◆ **Directions for this task**: Search the material for the word "invitor" and report each line where it turns up.

◆ **Data supplied**:

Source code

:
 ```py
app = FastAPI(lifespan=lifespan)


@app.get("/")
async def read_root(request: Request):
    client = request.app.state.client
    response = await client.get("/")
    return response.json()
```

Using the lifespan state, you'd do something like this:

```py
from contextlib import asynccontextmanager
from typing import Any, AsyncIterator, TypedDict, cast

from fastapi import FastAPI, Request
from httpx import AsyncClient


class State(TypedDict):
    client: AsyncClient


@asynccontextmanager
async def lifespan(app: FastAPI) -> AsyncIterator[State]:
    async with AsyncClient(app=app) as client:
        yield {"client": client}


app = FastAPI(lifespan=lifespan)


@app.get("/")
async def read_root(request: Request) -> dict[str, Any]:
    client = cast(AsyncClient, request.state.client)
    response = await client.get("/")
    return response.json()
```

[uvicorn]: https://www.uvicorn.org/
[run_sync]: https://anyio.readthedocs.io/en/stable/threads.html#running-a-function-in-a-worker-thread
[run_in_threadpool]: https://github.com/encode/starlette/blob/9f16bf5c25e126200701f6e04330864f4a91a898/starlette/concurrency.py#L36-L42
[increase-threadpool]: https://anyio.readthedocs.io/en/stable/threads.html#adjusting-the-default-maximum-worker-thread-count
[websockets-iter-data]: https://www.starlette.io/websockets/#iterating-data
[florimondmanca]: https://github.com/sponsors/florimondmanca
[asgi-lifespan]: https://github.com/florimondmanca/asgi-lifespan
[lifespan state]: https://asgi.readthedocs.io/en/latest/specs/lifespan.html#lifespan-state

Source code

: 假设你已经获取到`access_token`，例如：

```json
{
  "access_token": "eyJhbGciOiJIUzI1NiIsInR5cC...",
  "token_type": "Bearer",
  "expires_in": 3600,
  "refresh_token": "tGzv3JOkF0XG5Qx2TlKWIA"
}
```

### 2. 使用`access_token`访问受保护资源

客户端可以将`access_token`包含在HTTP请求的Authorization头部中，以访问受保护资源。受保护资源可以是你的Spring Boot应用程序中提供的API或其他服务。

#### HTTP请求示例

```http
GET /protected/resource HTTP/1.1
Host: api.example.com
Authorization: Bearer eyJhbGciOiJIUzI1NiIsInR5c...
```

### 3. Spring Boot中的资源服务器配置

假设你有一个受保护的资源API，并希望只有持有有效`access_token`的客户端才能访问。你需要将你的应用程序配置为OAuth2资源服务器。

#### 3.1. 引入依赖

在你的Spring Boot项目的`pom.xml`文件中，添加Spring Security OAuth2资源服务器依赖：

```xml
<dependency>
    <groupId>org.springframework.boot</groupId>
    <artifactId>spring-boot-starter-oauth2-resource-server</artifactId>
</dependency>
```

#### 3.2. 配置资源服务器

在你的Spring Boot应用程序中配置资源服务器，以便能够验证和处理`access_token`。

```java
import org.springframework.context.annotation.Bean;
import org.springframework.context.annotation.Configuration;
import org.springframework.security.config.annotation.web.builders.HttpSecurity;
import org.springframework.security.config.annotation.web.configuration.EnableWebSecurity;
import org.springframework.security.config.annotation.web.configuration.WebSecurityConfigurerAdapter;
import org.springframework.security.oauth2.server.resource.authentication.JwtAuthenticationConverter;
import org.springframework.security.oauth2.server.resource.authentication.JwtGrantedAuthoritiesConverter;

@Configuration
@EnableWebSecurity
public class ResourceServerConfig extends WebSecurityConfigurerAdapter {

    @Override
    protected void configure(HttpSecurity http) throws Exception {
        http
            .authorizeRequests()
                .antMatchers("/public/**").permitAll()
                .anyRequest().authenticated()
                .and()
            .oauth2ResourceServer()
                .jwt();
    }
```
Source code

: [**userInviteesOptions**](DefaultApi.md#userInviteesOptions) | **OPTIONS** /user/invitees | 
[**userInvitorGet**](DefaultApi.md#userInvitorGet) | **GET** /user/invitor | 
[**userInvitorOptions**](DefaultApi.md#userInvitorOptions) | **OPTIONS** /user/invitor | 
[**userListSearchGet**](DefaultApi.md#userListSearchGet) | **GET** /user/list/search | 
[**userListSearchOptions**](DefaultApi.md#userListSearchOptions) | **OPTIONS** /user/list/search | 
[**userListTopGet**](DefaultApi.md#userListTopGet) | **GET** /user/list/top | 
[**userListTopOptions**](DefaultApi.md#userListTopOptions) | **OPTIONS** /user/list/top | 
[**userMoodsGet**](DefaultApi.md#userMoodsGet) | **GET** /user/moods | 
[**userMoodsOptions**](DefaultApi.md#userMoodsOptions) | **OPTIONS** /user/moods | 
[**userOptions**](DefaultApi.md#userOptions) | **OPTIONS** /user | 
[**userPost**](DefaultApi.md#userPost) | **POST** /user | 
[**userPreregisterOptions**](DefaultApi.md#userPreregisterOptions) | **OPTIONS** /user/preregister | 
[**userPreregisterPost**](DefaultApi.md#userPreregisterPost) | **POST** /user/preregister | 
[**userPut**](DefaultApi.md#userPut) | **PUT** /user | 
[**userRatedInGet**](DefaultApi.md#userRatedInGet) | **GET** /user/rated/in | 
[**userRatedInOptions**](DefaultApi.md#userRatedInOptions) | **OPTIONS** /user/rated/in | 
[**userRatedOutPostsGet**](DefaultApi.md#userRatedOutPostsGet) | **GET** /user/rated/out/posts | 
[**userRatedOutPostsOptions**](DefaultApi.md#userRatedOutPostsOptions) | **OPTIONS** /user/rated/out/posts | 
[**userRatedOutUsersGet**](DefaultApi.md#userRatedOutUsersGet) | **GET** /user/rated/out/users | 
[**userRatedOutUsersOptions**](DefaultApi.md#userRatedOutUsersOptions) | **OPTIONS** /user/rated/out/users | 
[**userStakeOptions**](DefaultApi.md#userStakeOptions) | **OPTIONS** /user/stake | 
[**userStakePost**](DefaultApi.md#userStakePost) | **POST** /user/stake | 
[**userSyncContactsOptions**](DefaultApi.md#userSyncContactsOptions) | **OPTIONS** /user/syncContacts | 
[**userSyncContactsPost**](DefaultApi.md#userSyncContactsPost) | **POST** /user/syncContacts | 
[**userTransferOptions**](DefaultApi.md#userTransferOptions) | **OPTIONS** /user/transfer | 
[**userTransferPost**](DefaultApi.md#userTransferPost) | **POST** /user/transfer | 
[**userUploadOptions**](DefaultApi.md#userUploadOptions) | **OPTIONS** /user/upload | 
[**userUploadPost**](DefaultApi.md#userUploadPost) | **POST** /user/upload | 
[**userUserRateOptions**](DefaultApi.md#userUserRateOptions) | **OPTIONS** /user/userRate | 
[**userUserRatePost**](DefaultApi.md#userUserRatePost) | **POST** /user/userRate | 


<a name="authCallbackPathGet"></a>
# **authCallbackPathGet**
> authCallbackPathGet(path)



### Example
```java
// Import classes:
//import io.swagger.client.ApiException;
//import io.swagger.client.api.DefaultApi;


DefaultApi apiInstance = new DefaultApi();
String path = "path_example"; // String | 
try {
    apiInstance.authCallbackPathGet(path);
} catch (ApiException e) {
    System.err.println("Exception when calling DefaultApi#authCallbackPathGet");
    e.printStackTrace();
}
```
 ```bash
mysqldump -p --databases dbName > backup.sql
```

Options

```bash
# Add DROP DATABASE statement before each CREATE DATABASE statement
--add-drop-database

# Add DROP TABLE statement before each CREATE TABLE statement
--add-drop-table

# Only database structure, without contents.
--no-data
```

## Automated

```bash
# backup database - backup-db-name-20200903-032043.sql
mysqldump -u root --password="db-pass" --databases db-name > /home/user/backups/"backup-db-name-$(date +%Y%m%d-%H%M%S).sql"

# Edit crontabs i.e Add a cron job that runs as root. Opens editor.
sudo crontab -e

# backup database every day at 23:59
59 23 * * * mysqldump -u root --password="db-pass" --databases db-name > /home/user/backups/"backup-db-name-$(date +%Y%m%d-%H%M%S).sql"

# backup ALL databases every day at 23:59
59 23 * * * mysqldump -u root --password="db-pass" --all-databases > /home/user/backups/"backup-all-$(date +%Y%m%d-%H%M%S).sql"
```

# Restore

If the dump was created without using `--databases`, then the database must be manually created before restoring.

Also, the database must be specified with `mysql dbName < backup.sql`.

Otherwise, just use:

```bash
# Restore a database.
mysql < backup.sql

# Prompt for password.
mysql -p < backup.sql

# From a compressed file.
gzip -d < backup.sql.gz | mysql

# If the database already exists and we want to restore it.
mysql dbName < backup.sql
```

◆ **Exercise result**:
[**userInvitorGet**](DefaultApi.md#userInvitorGet) | **GET** /user/invitor | 
[**userInvitorOptions**](DefaultApi.md#userInvitorOptions) | **OPTIONS** /user/invitor | 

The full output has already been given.